I, my view is that ultimately, okay, technology can't solve all these issues, but technology is part of the problem that has made the world more dangerous. So in the internet of things in all this data online and technology is gonna be part of the solution. It's part of solving the problem.
So, and that's why, but it has to be from the user side. It has to be user-centric because right.
You know, that, that is the standard that we should try to work towards is this user-centric user controlled identity and identity data. And that there's also a huge, another issue. Economic issue is huge economic gaps between, you know, the developed and developing world. And these people are still gonna have not gonna have services while we debate what technology to use and, and delay. If we delaying implementation of various technologies, they already have mobile phones. They already have fingerprint scanners on their phones. They're they're out there.
So that's, this is one platform that can actually bring services. I mean like mobile financial service services to many, many, Many people. Okay. So I'll give you a quick question and one quick answer and then the next guy has to go up. Speaker 10 00:32:48 All right. This is not a quick question.
So, but yeah, I know. Right. Okay.
So I, I feel like we're talking at two levels, right? At one level, it's like, how many faces can we fit in face, face ID at the other level, you've got governments who have, you know, hundreds of thousands of refugees at their door who are literally have no other thing, except that they're they're bags of bones and meat, like all the rest of us. Why is it that it has to be all or nothing? So if you do have to use a biometric to de de-duplicate all the bags of meat right, then, then why does it also have to be the authentication me mechanism?

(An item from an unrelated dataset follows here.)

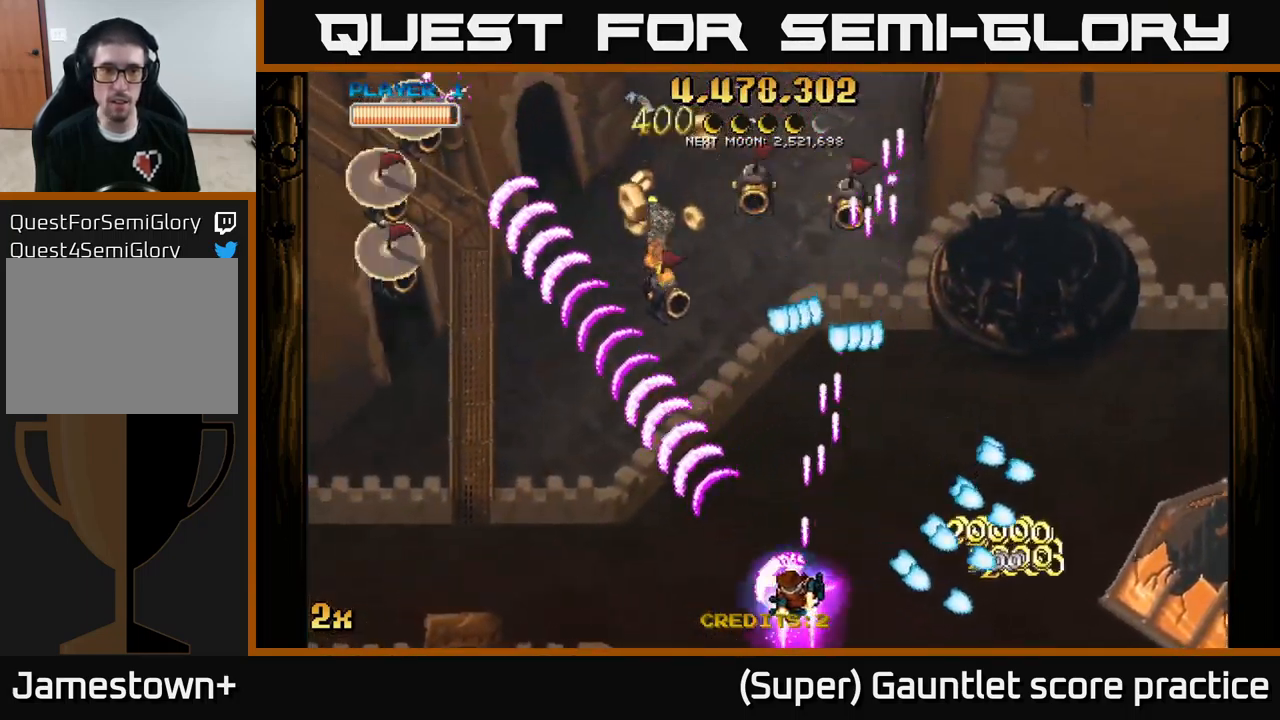
{"buttons": ["A"], "left_stick": "up-left", "events": [[367, "left_stick", "up"], [484, "left_stick", "up-left"]]}
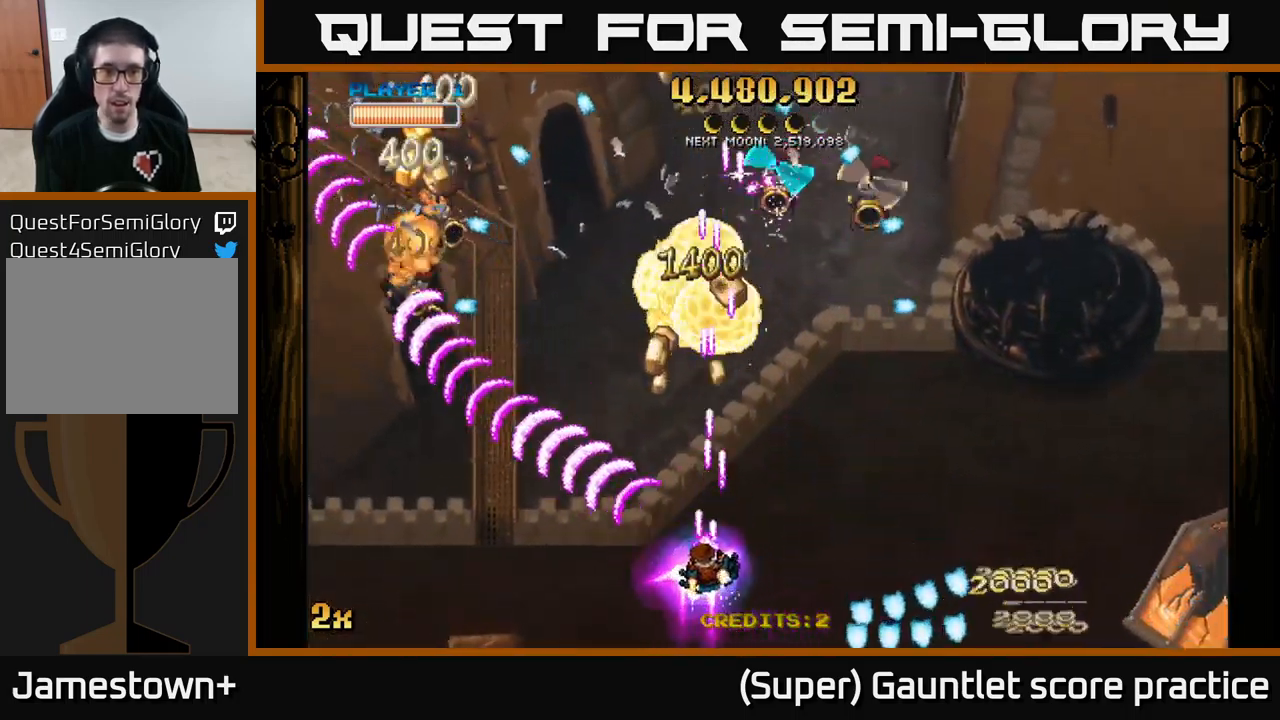
{"buttons": ["A"], "left_stick": "left", "events": [[17, "left_stick", "left"], [67, "left_stick", "down-left"], [234, "X", "down"], [234, "left_stick", "up-right"], [334, "X", "up"], [484, "left_stick", "left"]]}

Why does it also have to be how they get to their rations of grain? Like do those things have to be coupled or not? Thanks for the rhetorical question.

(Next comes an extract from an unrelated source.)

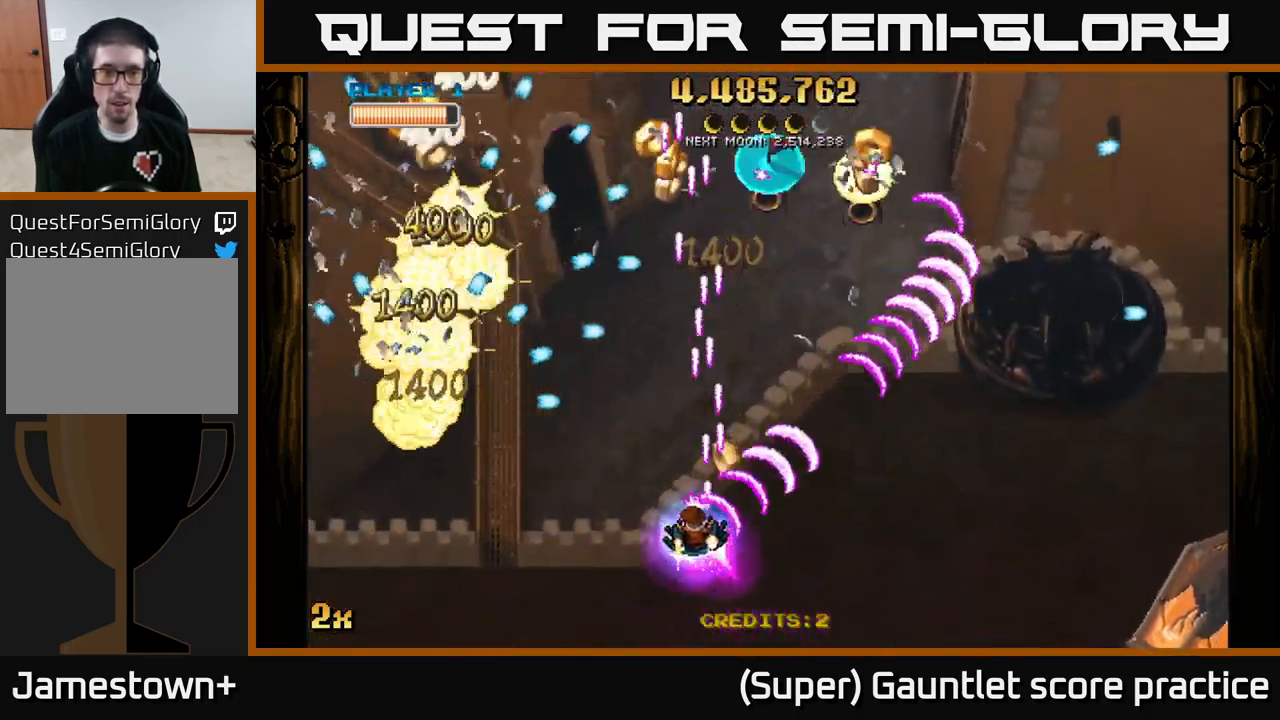
{"buttons": ["A"], "left_stick": "up-left", "events": [[234, "left_stick", "up-left"]]}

No, I think it's a great question. In fact, I think that's the biggest challenge. The development agencies are struggling right now and they are turning to blockchain for some answers, right? The risk of not, I'm not saying overthinking it, but at least thinking through and not going with the fat is that these people have less understanding than us, the tech community about the risks and implications and all they want is just to eat, right? So they are ready to give out the Iris scans and fingerprints and everything, and they are Syrian refugees.
And that database is sitting with a UN agency that is poorly managed most of the time, not all the time, but look at the Rohingya refugees example, right? If that database central database that was compromised already, by the way, would fall into the wrong hands of those who are actually persecuting the Rohingya.
And, and this is already happening. The government got hold of some of that data. Then you run into issues of ethnic cleaning. You wanted to do your best and provide food and shelter for these people. And eventually you cause more harm than good.
That's why I think as someone who worked in, in a development agency for more than 10 years, and I continue working with the UN right now is to try to get them to speed as much as possible, both on the opportunities and the fashion words and everything fancy that's happening in the Silicon valley, but also the risks and the challenges that I think sometimes can get overlooked. And we need more awareness and we need more support for these agencies who are on the front lines to be more agile and more aware. That's My take. Yeah. Great.
Well, thank you. We're eight minutes over. So thanks to the panel.